SMS-WSJ: A database for in-depth analysis of multi-channel source separation algorithms

Example ID

This repository includes the scripts required to create the SMS-WSJ database, a spatial clustering baseline for separation, and a baseline ASR system using Kaldi (http://github.com/kaldi-asr/kaldi).

Why does this database exist?

In multi-speaker ASR the WSJ0-2MIX database and the spatialized version thereof are widely used. Observing that research in multi-speaker ASR is often hard to compare because some researchers pretrain on WSJ, while others train only on WSJ0-2MIX or create other sub-lists of WSJ we decided to use a fixed file list which is suitable for training an ASR system without additional audio data. Punctuation pronunciation utterances are filtered to further facilitate end-to-end ASR experiments.

Further, we argue that the tooling around WSJ0-2MIX database and the spatialized version thereof is very limited. Therefore, we provide a spatial clustering baseline and a Kaldi ASR baseline. Researchers can now easily improve parts of the pipeline while ensuring that they can fairly compare with baseline results reported in the associated Arxiv paper.

How can I cite this work? Where are baseline results?

The associated paper can be found here: https://arxiv.org/abs/1910.13934 If you are using this code please cite the paper as follows:

@Article{SmsWsj19,
  author    = {Drude, Lukas and Heitkaemper, Jens and Boeddeker, Christoph and Haeb-Umbach, Reinhold},
  title     = {{SMS-WSJ}: Database, performance measures, and baseline recipe for multi-channel source separation and recognition},
  journal   = {arXiv preprint arXiv:1910.13934},
  year      = {2019},
}

Installation

Does not work with Windows.

Clone this repository and install the package:

$ git clone https://github.com/fgnt/sms_wsj.git
$ cd sms_wsj
$ pip install --user -e ./

Set your KALDI_ROOT environment variable:

$ export KALDI_ROOT=/path/to/kaldi

We assume that the Kaldi WSJ baseline has been created with the run.sh script. This is important to be able to use the Kaldi language model. To build the ASR baseline the structures created during the first stage of the run.sh script are required. The ASR baseline uses the language models created during the same stage. Afterwards you can create the database:

$ make WSJ_DIR=/path/to/wsj SMS_WSJ_DIR=/path/to/write/db/to

If desired the number of parallel jobs may be specified using the additonal input num_jobs. Per default 16 parallel jobs are used.

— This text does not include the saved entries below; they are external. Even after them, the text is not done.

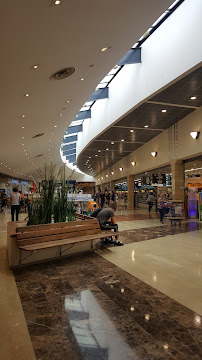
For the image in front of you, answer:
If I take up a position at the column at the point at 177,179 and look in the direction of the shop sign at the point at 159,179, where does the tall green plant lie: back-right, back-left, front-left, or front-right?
back-left

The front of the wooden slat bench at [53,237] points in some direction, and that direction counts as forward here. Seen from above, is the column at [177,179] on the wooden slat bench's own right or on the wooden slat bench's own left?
on the wooden slat bench's own left

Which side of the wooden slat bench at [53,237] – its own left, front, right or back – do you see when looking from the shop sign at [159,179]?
left

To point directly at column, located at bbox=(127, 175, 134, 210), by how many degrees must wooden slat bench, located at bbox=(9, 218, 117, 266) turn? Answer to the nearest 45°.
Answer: approximately 135° to its left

The RIRs are downloaded by default, to generate them yourself see here.

Use the following command to train the baseline ASR model:

$ python -m sms_wsj.train_baseline_asr with egs_path=$KALDI_ROOT/egs/ json_path=/path/to/sms_wsj.json

The script has been tested with the KALDI Git hash "7637de77e0a77bf280bef9bf484e4f37c4eb9475"

FAQ

Q: How large is the disc capacity required for the database?

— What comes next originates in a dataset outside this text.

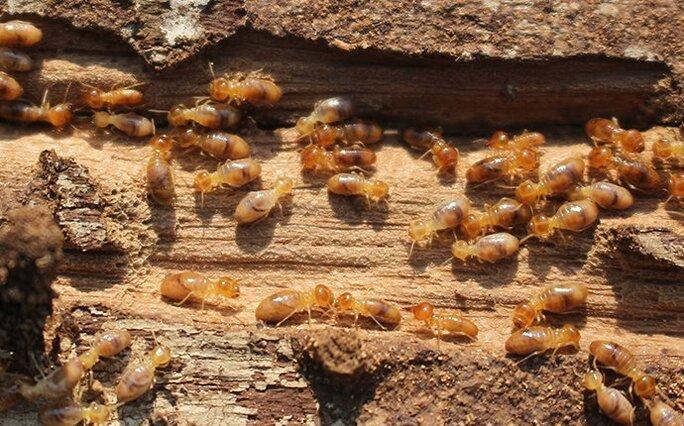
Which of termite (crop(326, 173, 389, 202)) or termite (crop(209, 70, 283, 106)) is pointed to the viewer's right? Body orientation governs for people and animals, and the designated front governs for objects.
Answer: termite (crop(326, 173, 389, 202))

A: The total disc usage is 442.1 GiB.

directory	disc usage
tail	120.1 GiB
early	120.1 GiB
observation	60.0 GiB
noise	60.0 GiB
rirs	52.6 GiB
wsj_8k_zeromean	29.2 GiB
sms_wsj.json	139,7 MiB
wsj_8k.json	31,6 MiB

Q: How many hours takes the database creation?

A: Using 32 cores the database creation without recalculating the RIRs takes around 4 hours.

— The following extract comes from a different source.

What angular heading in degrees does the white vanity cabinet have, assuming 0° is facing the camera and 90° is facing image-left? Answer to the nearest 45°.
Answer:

Q: What does the example ID `0_4k6c0303_4k4c0319` mean?

A: The example ID is a unique identifier for an example (sometime also known as utterance ID). The example ID is a composition of the sperakers, the utterances and an scenario counter:

Q: What to do if Kaldi uses Python 3 instead of Python 2?

The Python code in this repository requires Python 3.6. However, Kaldi runs on Python 2.7. To solve this mismatch Kaldi has to be forced to switch the Python version using the path.sh. Therefore, add the follwing line to the ${KALDI_ROOT}/tools/envh.sh file:

export PATH=path/to/your/python2/bin/:${PATH}

Q: I want to generate the RIRs myself. How can I do that?

To generate the RIRs you can run the following command:

$ mpiexec -np $(nproc --all) python -m sms_wsj.database.create_rirs with database_path=cache/rirs

The expected runtime will be around 1900/(ncpus - 1) hours. When you have access to an HPC system, you can replace mpiexec -np $(nproc --all) with an HPC command. It is enough, when each job has access to 2GB RAM.